# PROBLEM
Every line below that has "Creek" in it should be copied.

Start of Block

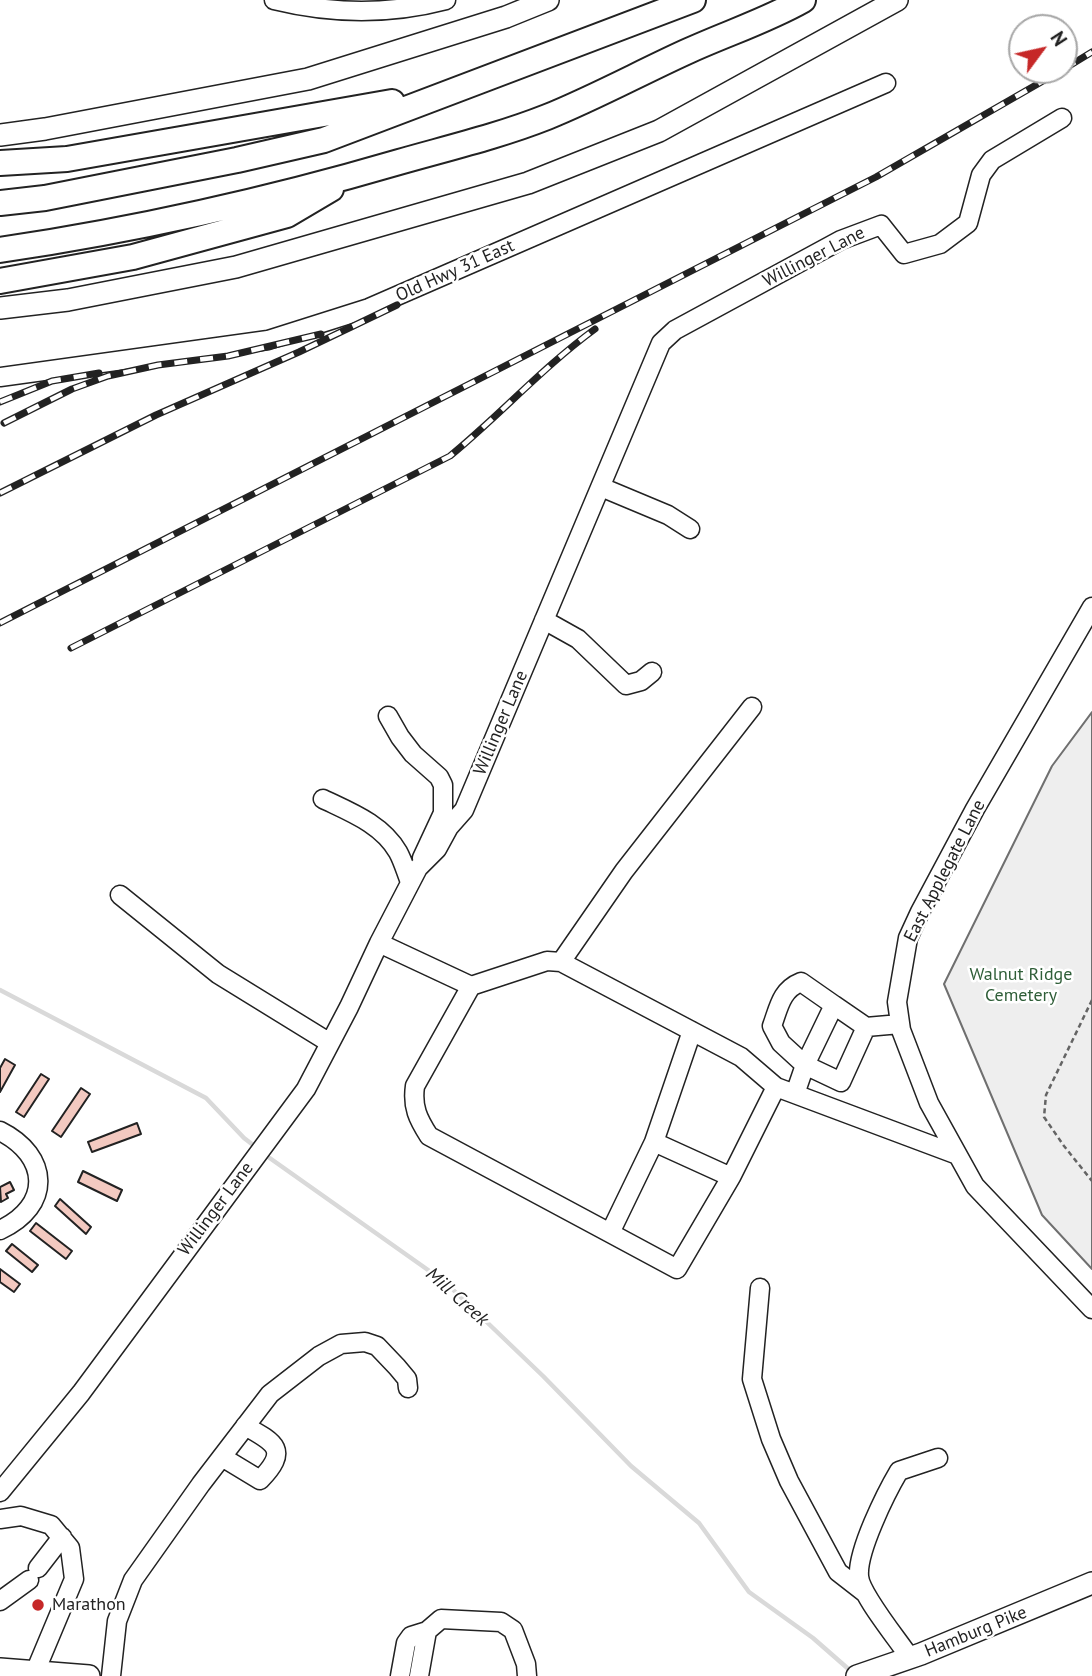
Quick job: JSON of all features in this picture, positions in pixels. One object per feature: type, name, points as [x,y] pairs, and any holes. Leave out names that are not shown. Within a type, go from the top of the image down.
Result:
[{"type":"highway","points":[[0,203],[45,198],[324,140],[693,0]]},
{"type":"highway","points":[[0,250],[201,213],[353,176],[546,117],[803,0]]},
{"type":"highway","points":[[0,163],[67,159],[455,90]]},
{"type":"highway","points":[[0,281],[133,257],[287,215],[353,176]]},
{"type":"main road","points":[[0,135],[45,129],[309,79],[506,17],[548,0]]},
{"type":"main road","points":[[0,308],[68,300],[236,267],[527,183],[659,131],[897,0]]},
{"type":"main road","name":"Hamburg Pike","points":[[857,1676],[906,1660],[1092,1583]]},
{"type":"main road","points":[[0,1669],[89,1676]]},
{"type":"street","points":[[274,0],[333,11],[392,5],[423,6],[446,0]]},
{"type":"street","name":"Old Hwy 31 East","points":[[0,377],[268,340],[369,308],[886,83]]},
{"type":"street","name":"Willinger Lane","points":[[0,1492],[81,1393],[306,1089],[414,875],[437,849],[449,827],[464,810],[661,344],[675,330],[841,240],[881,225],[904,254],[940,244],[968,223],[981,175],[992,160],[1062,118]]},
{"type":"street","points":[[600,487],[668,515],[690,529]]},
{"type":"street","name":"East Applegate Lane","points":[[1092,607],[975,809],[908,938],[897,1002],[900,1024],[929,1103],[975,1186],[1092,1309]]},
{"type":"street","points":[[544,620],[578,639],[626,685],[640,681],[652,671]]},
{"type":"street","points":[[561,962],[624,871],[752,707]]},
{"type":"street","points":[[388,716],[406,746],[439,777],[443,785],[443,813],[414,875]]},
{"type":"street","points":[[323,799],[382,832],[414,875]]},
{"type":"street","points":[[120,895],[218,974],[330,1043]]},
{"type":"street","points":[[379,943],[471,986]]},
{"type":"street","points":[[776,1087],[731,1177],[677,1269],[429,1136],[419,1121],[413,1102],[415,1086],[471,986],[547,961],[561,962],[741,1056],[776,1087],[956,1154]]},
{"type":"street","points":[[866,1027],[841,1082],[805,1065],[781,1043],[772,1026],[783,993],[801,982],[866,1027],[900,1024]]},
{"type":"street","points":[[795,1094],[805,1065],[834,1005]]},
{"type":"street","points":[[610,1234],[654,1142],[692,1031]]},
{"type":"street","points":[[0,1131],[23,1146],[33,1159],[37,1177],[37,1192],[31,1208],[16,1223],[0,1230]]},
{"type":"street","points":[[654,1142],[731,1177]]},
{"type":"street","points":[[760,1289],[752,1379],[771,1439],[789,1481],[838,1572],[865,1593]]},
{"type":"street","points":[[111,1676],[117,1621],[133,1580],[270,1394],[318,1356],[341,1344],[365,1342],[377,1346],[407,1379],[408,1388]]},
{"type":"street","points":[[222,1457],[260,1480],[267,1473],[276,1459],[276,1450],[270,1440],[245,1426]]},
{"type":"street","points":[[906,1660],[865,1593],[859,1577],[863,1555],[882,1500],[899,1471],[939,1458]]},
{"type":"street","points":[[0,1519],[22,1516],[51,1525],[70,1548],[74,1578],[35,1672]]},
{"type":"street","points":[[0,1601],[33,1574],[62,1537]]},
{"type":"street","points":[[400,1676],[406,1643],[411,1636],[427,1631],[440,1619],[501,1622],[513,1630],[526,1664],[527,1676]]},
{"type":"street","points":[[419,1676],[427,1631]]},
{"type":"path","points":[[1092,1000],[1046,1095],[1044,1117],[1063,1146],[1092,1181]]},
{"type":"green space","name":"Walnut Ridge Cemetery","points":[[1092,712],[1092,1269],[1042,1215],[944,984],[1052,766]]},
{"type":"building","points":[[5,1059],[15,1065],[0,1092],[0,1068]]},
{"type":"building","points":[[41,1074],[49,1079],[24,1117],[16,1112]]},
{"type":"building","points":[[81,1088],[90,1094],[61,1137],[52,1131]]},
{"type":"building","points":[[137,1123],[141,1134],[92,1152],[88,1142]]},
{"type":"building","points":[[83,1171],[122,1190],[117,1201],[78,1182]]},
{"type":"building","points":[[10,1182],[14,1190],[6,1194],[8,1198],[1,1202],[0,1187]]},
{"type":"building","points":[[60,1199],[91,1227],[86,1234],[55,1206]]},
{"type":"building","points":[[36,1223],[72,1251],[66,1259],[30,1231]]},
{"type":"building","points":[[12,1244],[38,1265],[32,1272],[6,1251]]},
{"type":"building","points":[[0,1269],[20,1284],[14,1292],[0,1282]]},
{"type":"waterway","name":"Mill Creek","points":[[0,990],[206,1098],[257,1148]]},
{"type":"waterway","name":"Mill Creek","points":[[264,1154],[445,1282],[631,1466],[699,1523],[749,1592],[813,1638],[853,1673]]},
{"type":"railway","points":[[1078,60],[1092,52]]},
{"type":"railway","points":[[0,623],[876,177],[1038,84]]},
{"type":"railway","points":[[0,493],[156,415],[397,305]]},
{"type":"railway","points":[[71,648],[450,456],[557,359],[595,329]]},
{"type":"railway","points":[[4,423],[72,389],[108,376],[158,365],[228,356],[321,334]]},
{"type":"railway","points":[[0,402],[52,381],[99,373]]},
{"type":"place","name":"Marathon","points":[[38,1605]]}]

End of Block

# ANSWER SECTION
{"type":"waterway","name":"Mill Creek","points":[[0,990],[206,1098],[257,1148]]},
{"type":"waterway","name":"Mill Creek","points":[[264,1154],[445,1282],[631,1466],[699,1523],[749,1592],[813,1638],[853,1673]]},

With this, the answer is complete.